Transcribe the text lines of all the entries below word for word, leaving the pictures out of your answer.

(Dataset rows)

* * * *

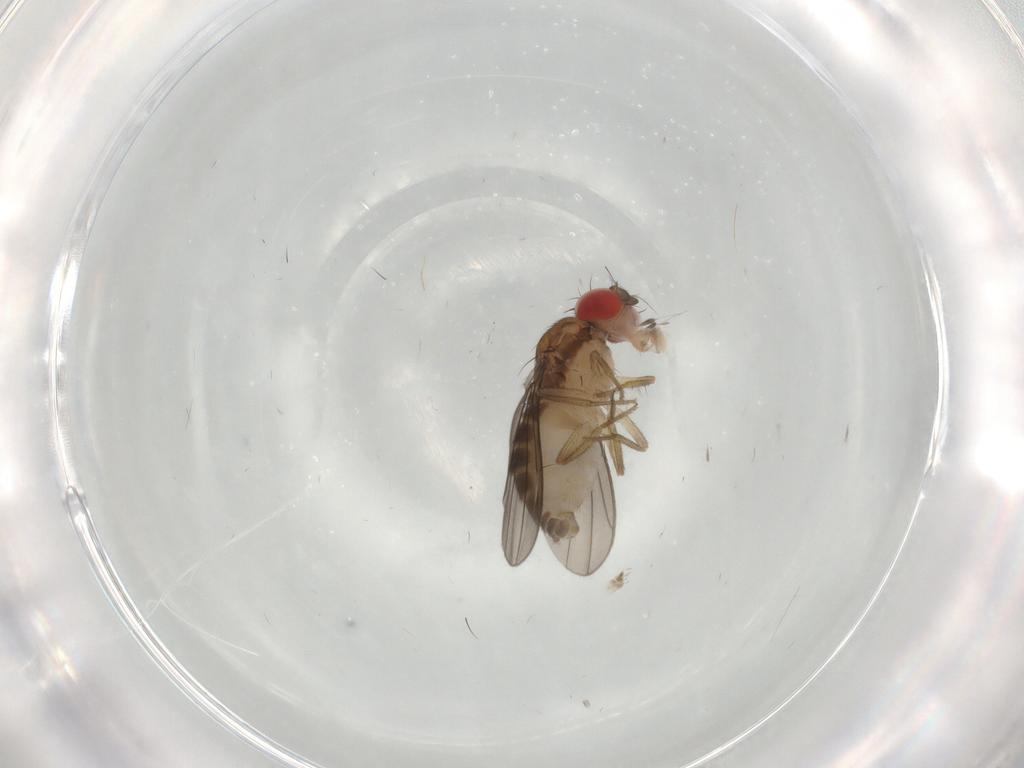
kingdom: Animalia
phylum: Arthropoda
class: Insecta
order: Diptera
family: Drosophilidae
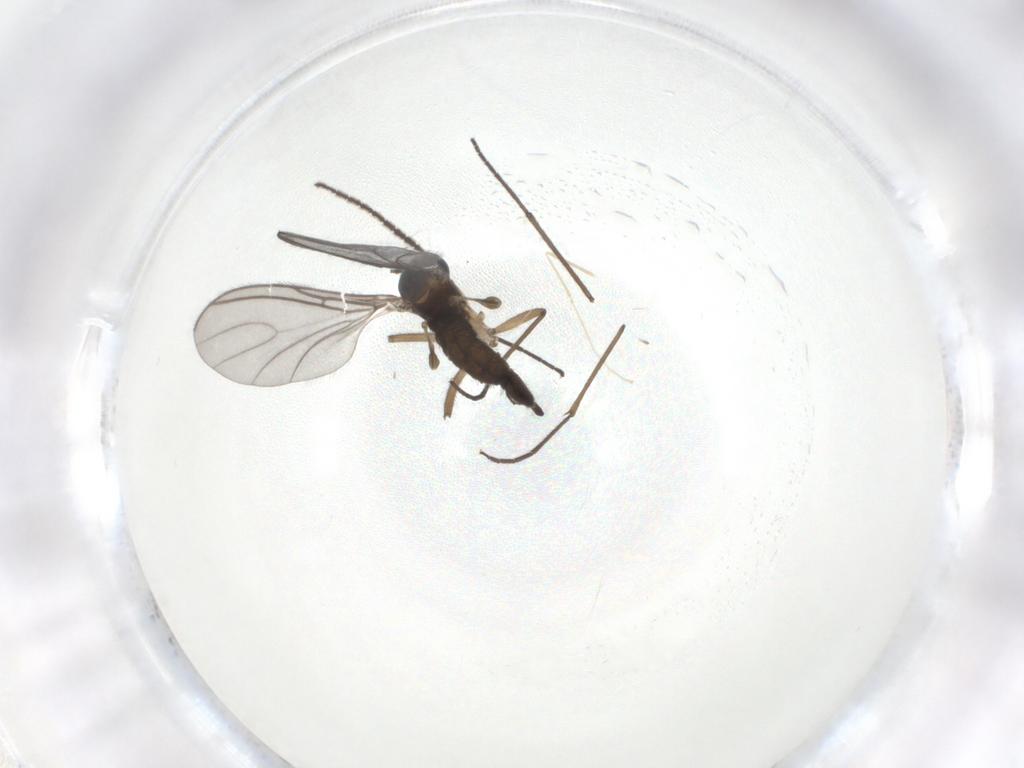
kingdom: Animalia
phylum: Arthropoda
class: Insecta
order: Diptera
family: Sciaridae
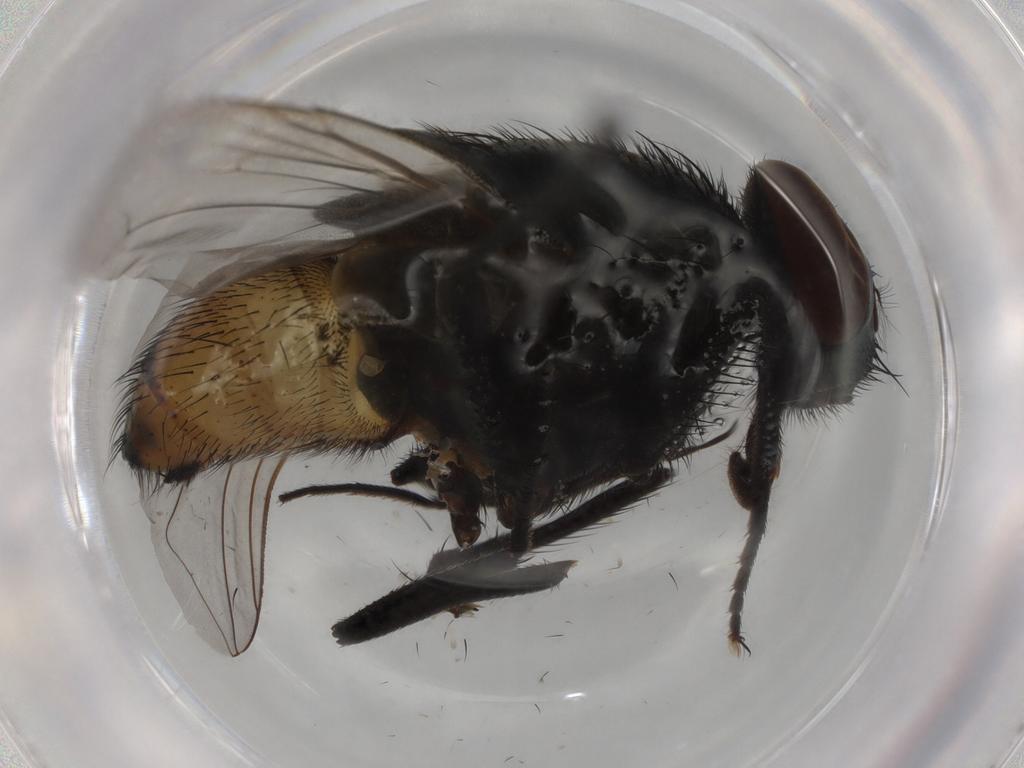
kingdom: Animalia
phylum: Arthropoda
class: Insecta
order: Diptera
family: Muscidae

* * * *

Expected output >>
kingdom: Animalia
phylum: Arthropoda
class: Insecta
order: Diptera
family: Drosophilidae
kingdom: Animalia
phylum: Arthropoda
class: Insecta
order: Diptera
family: Sciaridae
kingdom: Animalia
phylum: Arthropoda
class: Insecta
order: Diptera
family: Muscidae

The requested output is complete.